On the right of the battery pack, the junction box senses six critical voltage nodes (contactors X and isolation ISO_RES) and a Hall sensor measures the current. The data is then passed along to a second microprocessor.

Monitoring the contactor voltage nodes is important to check the health of the batteries when contactors are closed and when they are open. It is safety-critical since it also tells the system when the contactors are in the correct state.

Fig. 2: Typical system architecture (Image: Maxim Integrated)

Streamlined system architecture

In the streamlined implementation in Fig. 3, DC-blocking capacitors (or transformers) are used to isolate daisy-chain devices that operate at different common-mode voltages. Inexpensive capacitors can be used in the daisy chain between modules, which reduces system cost.

Further, the daisy chain can be easily extended to incorporate the junction box data acquisition IC, which eliminates the need for a local microprocessor and enables time alignment between measurements from the junction box and those from the battery modules. Time alignment is important because it gives better correlation for power management and calculations. Finally, the junction box high-voltage data acquisition IC has current-sensing capability that enables flexibility in using either a shunt resistor (shown here) or Hall effect current sensor, or both (for redundancy).

Raw data:
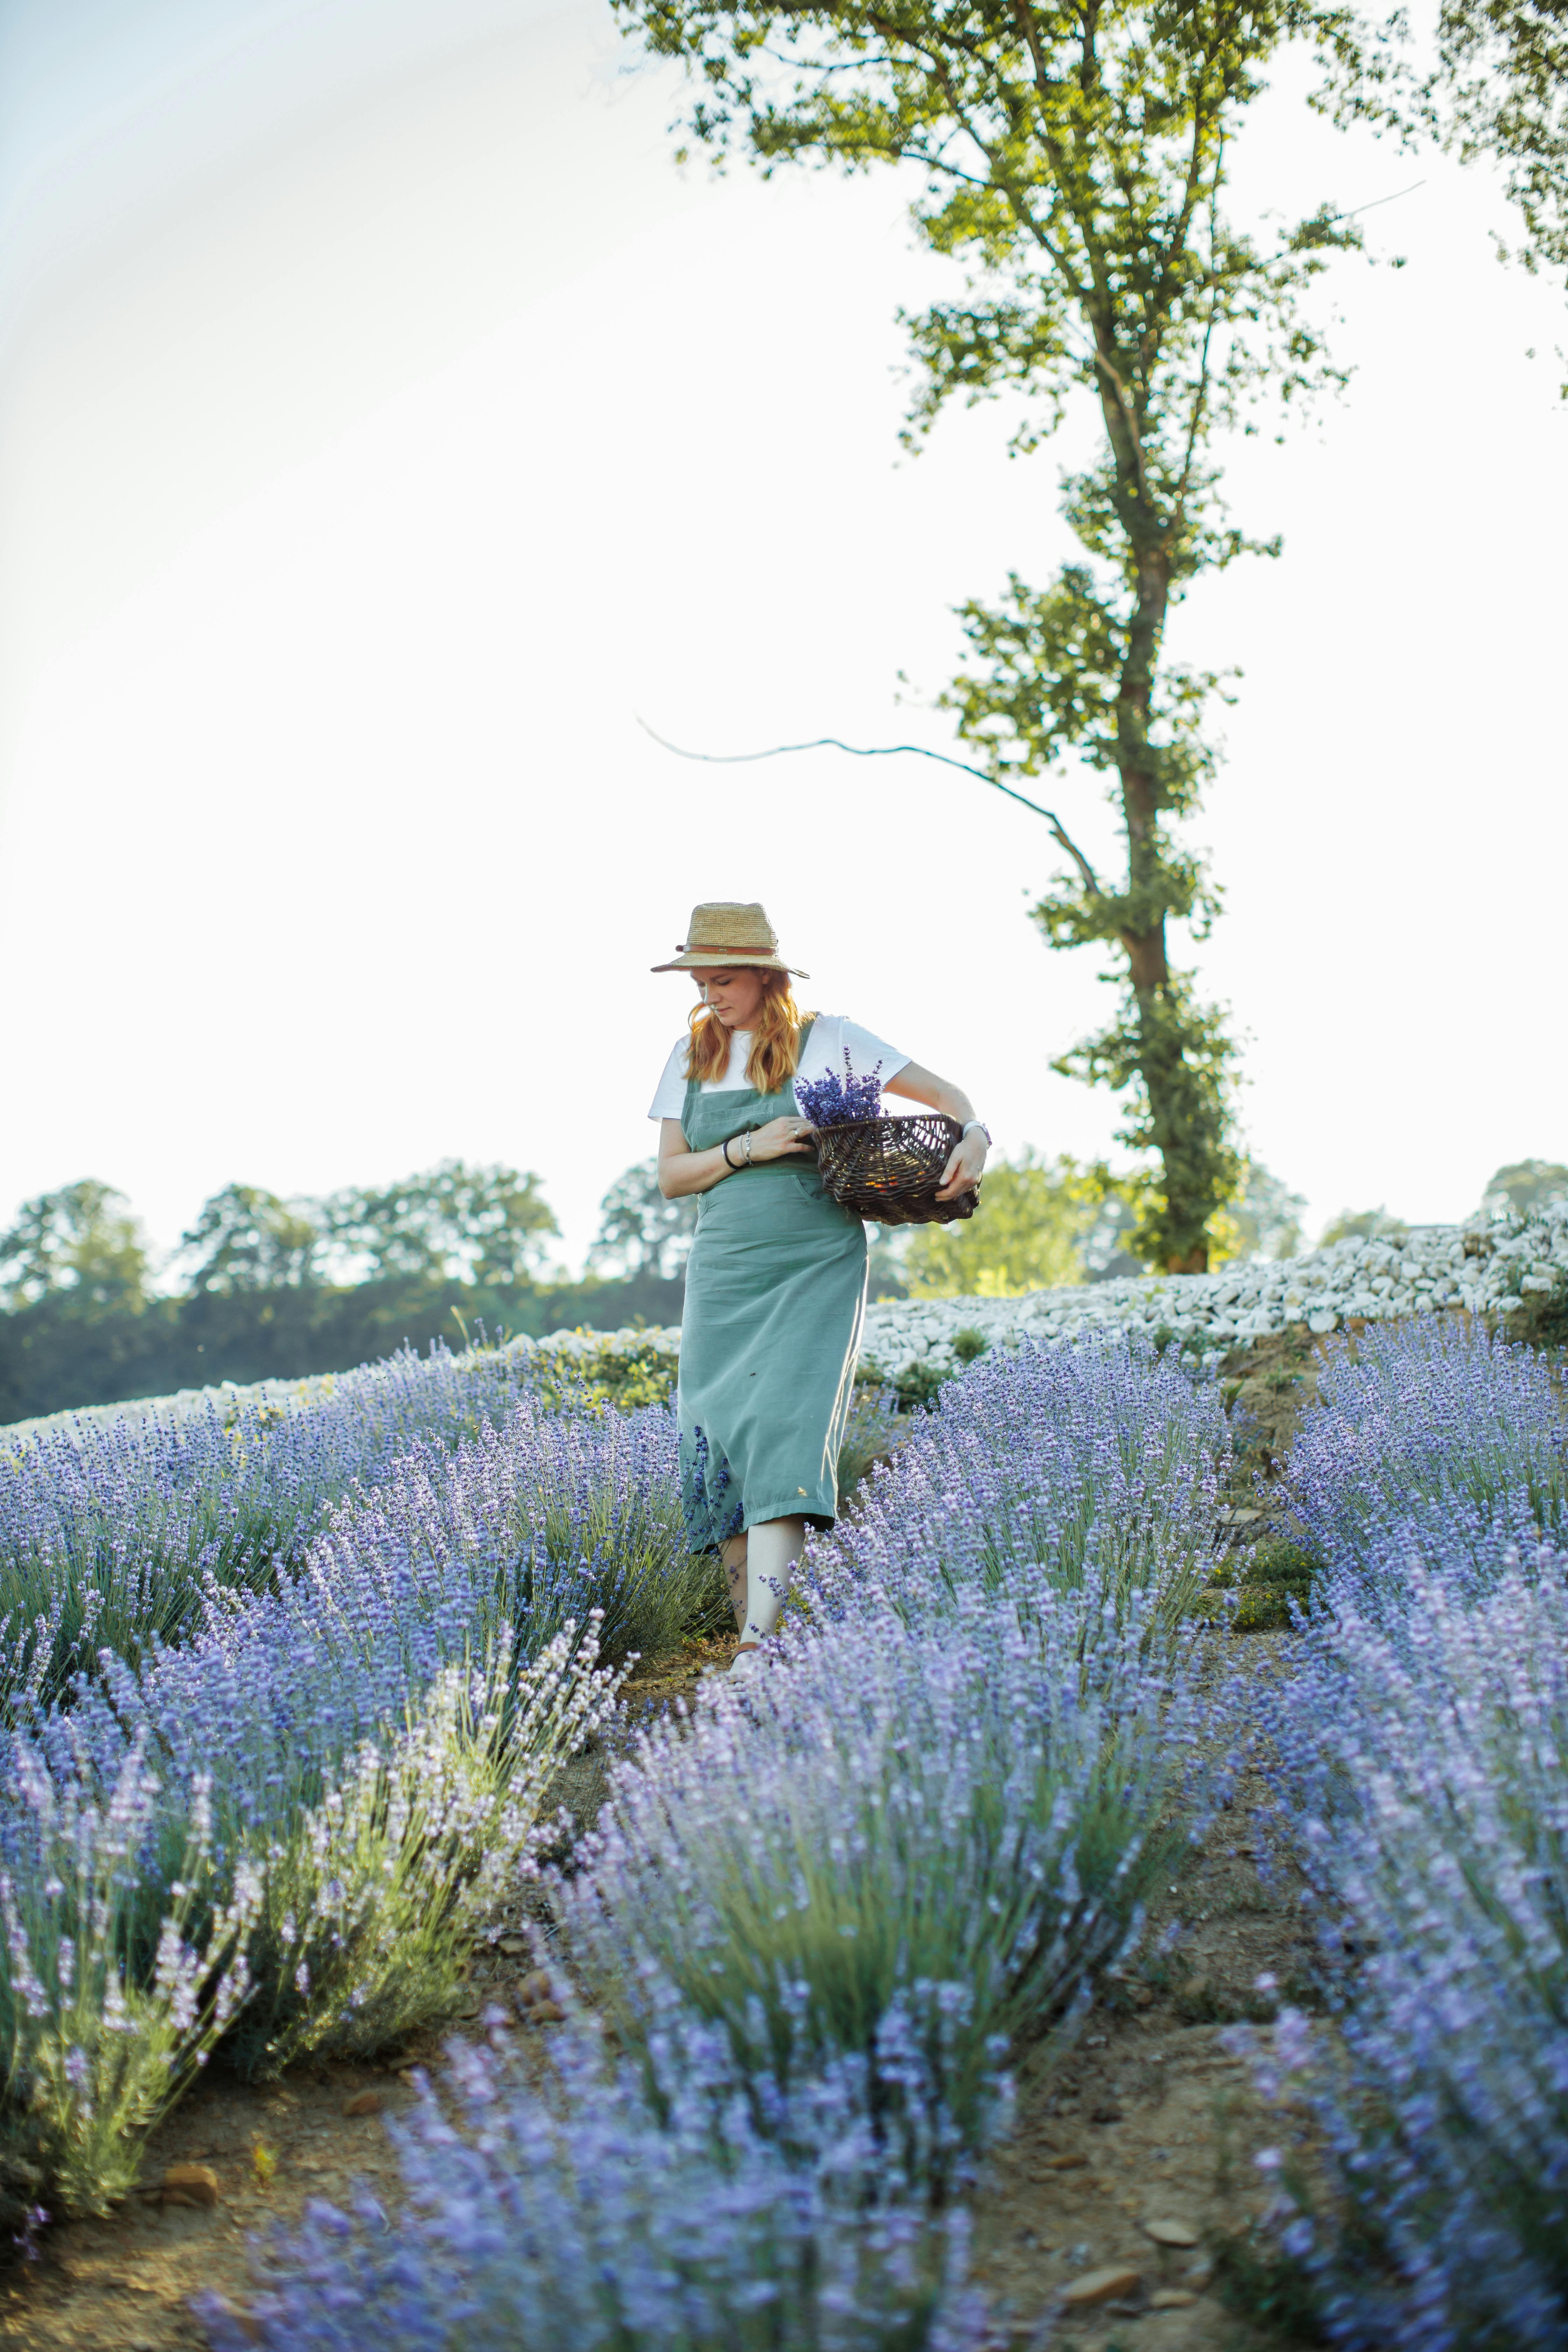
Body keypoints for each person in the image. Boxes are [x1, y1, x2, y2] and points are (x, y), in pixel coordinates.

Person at [649, 900, 989, 1675]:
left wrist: (976, 1135)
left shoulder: (828, 1038)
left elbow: (952, 1100)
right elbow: (672, 1178)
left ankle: (759, 1645)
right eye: (700, 982)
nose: (710, 996)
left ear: (767, 977)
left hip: (813, 1258)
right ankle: (752, 1642)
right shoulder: (687, 1055)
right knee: (720, 1439)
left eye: (724, 980)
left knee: (784, 1428)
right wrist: (746, 1146)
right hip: (725, 1265)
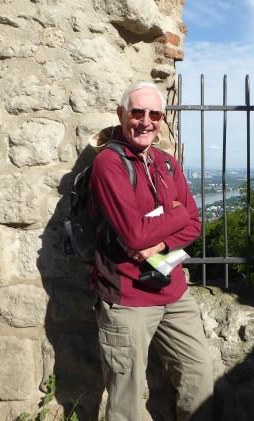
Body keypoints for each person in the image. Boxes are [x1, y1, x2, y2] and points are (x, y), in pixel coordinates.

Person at [89, 81, 213, 420]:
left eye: (154, 114)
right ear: (121, 115)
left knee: (199, 375)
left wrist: (160, 240)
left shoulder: (166, 162)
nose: (146, 121)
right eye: (137, 112)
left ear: (162, 119)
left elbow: (195, 223)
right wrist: (177, 214)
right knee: (127, 399)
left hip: (173, 291)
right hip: (127, 296)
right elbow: (134, 233)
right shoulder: (109, 164)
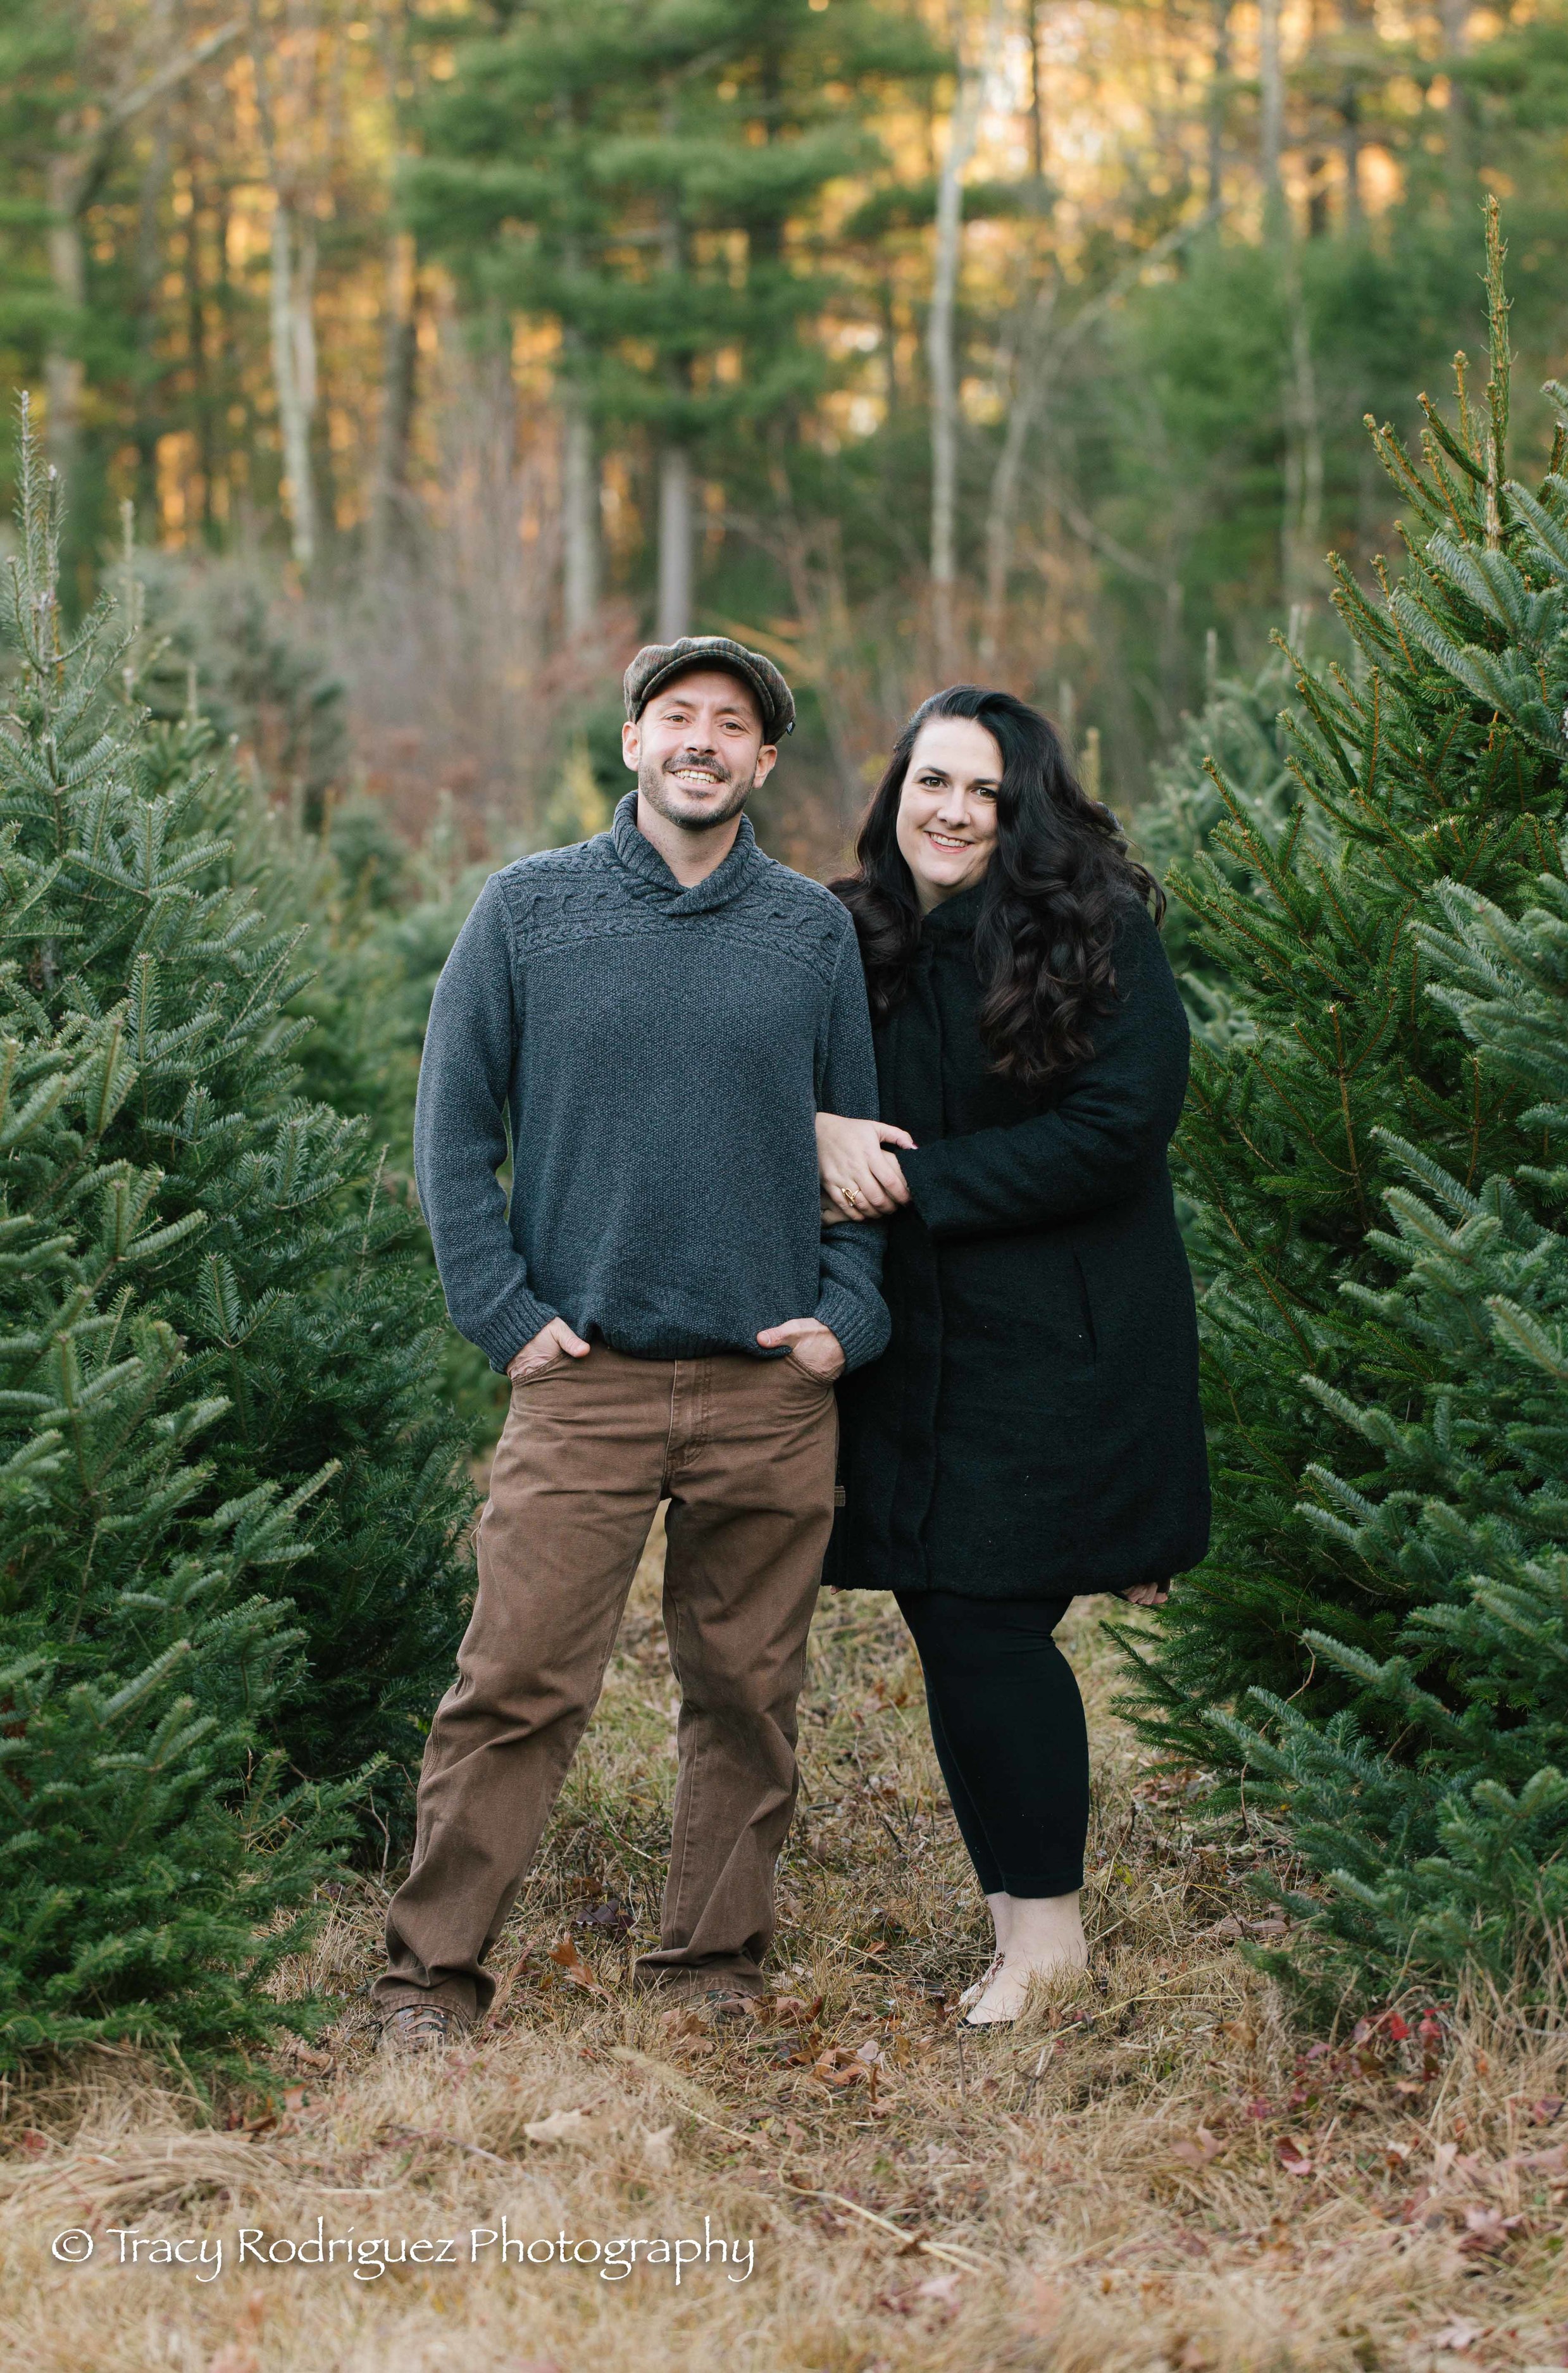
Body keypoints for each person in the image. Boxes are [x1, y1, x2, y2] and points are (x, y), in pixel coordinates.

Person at [375, 635, 892, 2052]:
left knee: (746, 1696)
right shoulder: (525, 912)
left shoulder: (809, 934)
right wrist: (506, 1318)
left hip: (766, 1390)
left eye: (732, 726)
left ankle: (712, 1969)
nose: (703, 742)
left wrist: (843, 1325)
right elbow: (450, 1133)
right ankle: (429, 1978)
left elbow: (856, 1146)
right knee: (514, 1684)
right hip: (581, 1382)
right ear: (632, 741)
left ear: (764, 763)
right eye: (679, 717)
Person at [818, 685, 1210, 2026]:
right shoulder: (848, 934)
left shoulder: (1088, 934)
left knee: (986, 1619)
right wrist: (817, 1141)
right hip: (909, 1349)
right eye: (933, 782)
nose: (953, 813)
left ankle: (1046, 1945)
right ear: (895, 793)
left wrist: (918, 1182)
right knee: (951, 1618)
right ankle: (1019, 1930)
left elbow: (1119, 1126)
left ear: (1025, 809)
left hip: (1060, 1341)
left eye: (986, 793)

Exercise description: From the excerpted text, list every benefit it credits to the streamlined system architecture.

Answer area:
- Lower system cost, because inexpensive capacitors can be used in the daisy chain between modules.
- No need for a local microprocessor, since the daisy chain can take in the junction box data acquisition IC.
- Time alignment between junction box and battery module measurements, which gives better correlation for power management and calculations.
- Flexibility to use a shunt resistor, a Hall effect current sensor, or both for redundancy.